Negara Bahari dan Negara Kepulauan

Indonesia dikenal sebagai ‘negara bahari’, juga dikenal sebagai ‘negara kepulauan’ atau dalam bahasa asing disebut archipelagic state. Kata ‘kepulauan’ dalam Kamus Besar Bahasa Indonesia berarti suatu gugusan beberapa pulau atau kumpulan pulau. Sehingga pengertian negara kepulauan sering diartikan sebagai negara yang terdiri atas pulau-pulau yang dikelilingi oleh laut.
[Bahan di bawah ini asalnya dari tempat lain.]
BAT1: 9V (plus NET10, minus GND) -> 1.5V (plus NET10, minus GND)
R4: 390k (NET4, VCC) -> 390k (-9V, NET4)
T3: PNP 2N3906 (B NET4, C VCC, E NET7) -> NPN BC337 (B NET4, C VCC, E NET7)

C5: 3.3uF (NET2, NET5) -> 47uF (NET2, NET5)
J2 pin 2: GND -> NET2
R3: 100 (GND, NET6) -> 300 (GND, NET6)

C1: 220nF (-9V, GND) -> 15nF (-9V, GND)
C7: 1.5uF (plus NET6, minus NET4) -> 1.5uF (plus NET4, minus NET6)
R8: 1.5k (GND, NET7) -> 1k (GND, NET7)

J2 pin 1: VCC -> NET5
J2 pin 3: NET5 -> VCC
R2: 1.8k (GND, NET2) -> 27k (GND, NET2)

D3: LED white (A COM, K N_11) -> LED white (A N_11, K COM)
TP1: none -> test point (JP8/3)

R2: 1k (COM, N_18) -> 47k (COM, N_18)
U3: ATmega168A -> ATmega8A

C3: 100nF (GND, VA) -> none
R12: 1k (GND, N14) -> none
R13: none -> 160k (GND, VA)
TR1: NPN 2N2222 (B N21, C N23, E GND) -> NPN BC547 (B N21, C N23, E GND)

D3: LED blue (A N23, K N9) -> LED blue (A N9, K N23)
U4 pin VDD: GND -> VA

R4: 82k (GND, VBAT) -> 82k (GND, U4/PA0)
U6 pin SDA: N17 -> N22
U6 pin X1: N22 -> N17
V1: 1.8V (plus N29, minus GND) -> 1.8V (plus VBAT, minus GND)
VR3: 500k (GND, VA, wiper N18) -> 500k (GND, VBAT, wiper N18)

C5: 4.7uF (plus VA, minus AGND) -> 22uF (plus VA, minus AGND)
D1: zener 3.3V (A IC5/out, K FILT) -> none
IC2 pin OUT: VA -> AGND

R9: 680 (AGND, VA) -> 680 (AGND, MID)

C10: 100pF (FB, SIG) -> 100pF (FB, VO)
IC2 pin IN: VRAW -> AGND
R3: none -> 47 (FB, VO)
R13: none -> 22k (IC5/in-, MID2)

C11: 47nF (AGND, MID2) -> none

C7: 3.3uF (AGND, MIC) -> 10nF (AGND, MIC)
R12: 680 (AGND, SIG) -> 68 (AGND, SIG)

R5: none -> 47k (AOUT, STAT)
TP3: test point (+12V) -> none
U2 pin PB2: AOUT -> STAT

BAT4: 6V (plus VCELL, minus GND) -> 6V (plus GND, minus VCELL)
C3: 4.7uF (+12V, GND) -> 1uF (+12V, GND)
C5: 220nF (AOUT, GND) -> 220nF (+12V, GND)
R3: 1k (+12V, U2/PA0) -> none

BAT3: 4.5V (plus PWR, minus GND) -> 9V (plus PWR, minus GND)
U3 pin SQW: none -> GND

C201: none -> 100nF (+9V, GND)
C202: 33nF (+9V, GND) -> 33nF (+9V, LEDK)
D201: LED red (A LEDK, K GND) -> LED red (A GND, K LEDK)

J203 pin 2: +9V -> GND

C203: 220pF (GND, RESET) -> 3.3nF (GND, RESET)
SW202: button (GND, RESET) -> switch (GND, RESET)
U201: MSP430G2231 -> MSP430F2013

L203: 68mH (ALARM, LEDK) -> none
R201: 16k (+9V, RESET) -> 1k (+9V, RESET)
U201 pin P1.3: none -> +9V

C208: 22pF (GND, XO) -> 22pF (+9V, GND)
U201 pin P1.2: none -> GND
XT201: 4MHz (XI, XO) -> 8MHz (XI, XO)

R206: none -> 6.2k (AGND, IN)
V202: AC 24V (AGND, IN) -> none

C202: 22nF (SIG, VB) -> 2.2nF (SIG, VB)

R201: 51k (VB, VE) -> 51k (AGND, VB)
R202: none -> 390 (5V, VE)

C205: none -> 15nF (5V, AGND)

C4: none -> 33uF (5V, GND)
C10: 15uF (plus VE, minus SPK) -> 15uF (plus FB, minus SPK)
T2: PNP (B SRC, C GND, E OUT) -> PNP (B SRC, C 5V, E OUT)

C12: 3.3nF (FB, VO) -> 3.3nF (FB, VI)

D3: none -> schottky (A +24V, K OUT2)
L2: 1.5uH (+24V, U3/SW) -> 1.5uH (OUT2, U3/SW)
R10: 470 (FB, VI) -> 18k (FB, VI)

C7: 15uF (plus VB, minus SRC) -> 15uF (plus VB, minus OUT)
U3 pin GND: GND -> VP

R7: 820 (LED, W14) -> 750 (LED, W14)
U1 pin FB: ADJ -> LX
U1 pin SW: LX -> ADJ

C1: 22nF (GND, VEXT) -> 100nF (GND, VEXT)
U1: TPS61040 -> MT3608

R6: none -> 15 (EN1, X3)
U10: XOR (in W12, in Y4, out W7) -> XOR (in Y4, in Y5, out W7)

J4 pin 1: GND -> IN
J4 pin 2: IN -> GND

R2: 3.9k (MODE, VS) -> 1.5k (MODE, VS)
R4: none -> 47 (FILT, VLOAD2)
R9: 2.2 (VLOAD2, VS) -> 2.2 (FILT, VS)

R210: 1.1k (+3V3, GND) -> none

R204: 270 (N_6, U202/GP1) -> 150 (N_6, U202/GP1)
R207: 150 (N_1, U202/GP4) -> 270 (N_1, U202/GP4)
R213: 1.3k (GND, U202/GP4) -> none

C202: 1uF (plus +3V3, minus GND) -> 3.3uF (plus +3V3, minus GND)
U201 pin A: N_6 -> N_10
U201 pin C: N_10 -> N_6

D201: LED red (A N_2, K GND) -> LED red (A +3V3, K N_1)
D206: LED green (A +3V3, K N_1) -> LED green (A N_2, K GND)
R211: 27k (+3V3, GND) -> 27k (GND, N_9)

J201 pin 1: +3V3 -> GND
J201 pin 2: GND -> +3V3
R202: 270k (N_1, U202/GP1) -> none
Menurut A.B. Lapian pengertian negara kepulauan tidaklah sama dengan pengertian negara bahari. Berdasarkan kamus Oxford dan Webster kata archipelagic yang berasal dari kata ‘archipelago’ berasal dari bahasa Yunani yang terdiri dari kata arc (besar, utama) dan pelagos (laut) berarti ‘laut utama’. Dengan demikian archipelagic state harus diartikan sebagai negara laut utama yang ditaburi pulau-pulau. bukan negara pulau-pulau yang dikelilingi laut (Lapian 2009:2).

Pada Kongres Sejarah Nasional 1996, A.B. Lapian dalam makalahnya yang berjudul “Laut, Pasar dan Komunikasi Antar-Budaya” menyatakan bahwa konsep archipelagic state yang mengacu pada ‘negara kepulauan’ harus diganti dengan konsep ‘negara bahari’. Konsep negara bahari yang dimaksud A.B. Lapian adalah laut utama yang memiliki banyak pulau (Lapian 1996). Dengan demikian, berdasarkan fakta geografis dan konsep yang dikemukakan oleh A.B. Lapian, negara Indonesia dapat dikatakan Negara Bahari.

Jejak Kemaritiman

Melalui kajian arkeologi maritim[1], diketahui bahwa hubungan antar pulau serta aktivitas kemaritiman bangsa Indonesia telah ada sejak zaman prasejarah. Lukisan-lukisan berbentuk perahu yang ditemukan pada dinding gua di daerah Sulawesi Selatan merupakan bukti arkeologi tertua mengenai adanya sarana transportasi air dari masa epipaleolitik-masa berburu dan mengumpulkan makanan tingkat lanjut. Perahu pada masa prasejarah tidak hanya berfungsi sebagai sarana tranportasi, namun juga sebagai sarana mencari kebutuhan bahan makanan, berdagang hingga keperluan keagamaan (Sukendar 1998:22).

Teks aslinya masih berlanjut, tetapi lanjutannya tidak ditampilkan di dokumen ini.